6. Not in Luke’s Gospel, but according to Matthew all Jerusalem was in an uproar when the magi arrived from the east and consulted with Herod about the King of the Jews being born.

Fast forward thirty years, and it really is no wonder people were full of expectation!  Most of the people in the region would have either seen or at least heard of what had happened years earlier and expected God’s redemption to begin with power.  The reality that God was about to act was palpable and everyone knew something great was about to happen.  So it is no wonder when someone like John shows up hearkening back to Elijah, someone who was supposed to precede the coming of the Lord, that people would remember just thirty years ago and anticipate God’s action.

Passive Benevolent Behavior

Much of what passes as evangelism today is telling people how horrible they are so that they can understand the enormous love and grace the gift of salvation is.  Christians try to make people feel guilty and miserable so they can make them feel better later.

This is Passive Benevolent Behavior.  (Yes, I made that up).  Unlike the flip-side of passive-aggressive behavior, in which someone acts nice and friendly in order to cut down, belittle, humiliate, or obstruct someone or something, passive-benevolent behavior acts meanly with the goal of being nice in the end.  Make people understand how guilty they are so they can feel hopeless in their guilt, and then offer a solution to the problem.

It is no wonder the West is becoming increasingly less Christian.  When as Christians talk about Good News, and then start talking about how awful someone is, there is a problem.6a00e552e3404e8833013488e3c77b970c

The main problem now (other than the fact that intentionally trying to make someone feel like they are worthless is emotional abuse), is that this line of thinking about sharing the faith, the Good News, doesn’t work any more because people generally don’t feel guilty any more.  Things that were unthinkable fifty years ago, and unspeakable twenty years ago, are an accepted part of society today.  And there is no guilt over that fact.

When well meaning Christians try to evangelize by pointing out how bad and guilty people are, and then offer the way out, they are following the “John the Baptist School of Evangelism.”  This is the type of evangelism that calls a sin a sin in the most direct and confrontational way and let the chips fall where they may.  John the Baptist could only be successful, though, in Judea.  There he was speaking to a group of people (first century Jewish people) who had a common culture and a shared understanding of right and wrong thanks to the Law and Prophets.

John the Baptist would not have done well in Athens.  Paul (in Acts 17) takes a completely different approach to sharing the Good News.  There is no shared culture or understanding of right and wrong.  And there certainly was no guilt over having altars and idols to every god in the known world.  Paul was a very faith-filled Jewish believer in Jesus as the Messiah.  As a Jew, he would have been disgusted by the idolatry in Athens.  John the Baptist probably would have had even more harsh words than calling them a “brood of vipers.”
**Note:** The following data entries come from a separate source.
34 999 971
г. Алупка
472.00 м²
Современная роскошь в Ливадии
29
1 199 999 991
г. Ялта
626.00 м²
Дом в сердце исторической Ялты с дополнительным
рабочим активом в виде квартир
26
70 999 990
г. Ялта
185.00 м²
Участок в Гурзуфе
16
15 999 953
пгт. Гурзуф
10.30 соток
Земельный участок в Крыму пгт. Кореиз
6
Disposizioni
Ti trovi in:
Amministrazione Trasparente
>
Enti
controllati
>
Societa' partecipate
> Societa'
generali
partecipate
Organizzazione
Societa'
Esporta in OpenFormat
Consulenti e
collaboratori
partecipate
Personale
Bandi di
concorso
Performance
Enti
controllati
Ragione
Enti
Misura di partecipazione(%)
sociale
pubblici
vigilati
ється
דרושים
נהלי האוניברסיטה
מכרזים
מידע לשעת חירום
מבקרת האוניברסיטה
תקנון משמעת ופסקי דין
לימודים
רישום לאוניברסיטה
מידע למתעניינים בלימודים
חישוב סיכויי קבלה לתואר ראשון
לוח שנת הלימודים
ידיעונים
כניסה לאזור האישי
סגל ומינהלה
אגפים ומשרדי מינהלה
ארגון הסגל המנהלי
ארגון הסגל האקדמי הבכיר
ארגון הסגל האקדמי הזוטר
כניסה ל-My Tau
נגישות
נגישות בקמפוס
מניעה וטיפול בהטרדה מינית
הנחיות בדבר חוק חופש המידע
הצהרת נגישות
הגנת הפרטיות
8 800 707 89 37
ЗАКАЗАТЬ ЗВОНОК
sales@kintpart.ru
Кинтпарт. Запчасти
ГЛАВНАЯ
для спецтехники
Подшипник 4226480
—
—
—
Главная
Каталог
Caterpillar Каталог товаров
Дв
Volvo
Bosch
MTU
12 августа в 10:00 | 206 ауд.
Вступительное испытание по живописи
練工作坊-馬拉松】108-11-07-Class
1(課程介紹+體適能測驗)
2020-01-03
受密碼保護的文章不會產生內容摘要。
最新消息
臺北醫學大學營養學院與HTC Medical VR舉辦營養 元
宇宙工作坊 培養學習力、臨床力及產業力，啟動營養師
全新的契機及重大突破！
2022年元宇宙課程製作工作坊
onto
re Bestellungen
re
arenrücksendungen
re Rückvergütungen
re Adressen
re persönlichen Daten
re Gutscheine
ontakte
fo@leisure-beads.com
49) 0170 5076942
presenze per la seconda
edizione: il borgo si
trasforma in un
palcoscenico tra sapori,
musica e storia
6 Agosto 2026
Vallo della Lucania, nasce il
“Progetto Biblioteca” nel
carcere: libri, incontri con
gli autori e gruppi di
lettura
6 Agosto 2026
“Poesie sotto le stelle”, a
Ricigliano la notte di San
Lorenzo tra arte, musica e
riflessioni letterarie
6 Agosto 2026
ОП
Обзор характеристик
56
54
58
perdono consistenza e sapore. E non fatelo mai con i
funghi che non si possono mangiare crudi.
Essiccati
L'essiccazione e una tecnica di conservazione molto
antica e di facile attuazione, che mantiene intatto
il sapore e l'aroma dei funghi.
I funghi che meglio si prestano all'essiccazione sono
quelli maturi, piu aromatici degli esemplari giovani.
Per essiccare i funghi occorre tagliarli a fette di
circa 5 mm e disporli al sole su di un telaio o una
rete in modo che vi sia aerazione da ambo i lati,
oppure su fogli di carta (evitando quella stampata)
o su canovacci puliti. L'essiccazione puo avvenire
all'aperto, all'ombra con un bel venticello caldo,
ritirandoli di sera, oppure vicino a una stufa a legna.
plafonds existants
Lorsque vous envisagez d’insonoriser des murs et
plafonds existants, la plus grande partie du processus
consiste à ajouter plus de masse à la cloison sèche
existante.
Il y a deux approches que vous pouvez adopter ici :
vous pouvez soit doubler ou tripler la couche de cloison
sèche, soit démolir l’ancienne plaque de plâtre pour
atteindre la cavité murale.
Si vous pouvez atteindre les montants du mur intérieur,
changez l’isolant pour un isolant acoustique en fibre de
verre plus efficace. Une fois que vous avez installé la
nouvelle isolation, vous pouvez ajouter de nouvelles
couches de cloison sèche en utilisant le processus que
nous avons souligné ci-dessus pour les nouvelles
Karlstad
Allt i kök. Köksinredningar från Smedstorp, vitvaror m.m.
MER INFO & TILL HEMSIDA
Yet Paul takes a completely different approach.  He doesn’t try to make the Athenians feel guilty over an obvious (by Jewish Scripture standards) sin, but he uses what he can in that culture to point to Jesus Christ.  Paul remembered that, first and foremost, the message of Jesus is a message of Good News, and not a kind of good news that can only be understood and accepted once people understand how worthless, hopeless, and disgusting to God they are.  What kind of a message is that?

We would do well in the Church today to remember that we are in the Good News business.  Let us not be passive-aggressive or passive-benevolent, but rather let us offer the same kind of hope, love, and grace that Jesus did and Paul did in Jesus’ Name.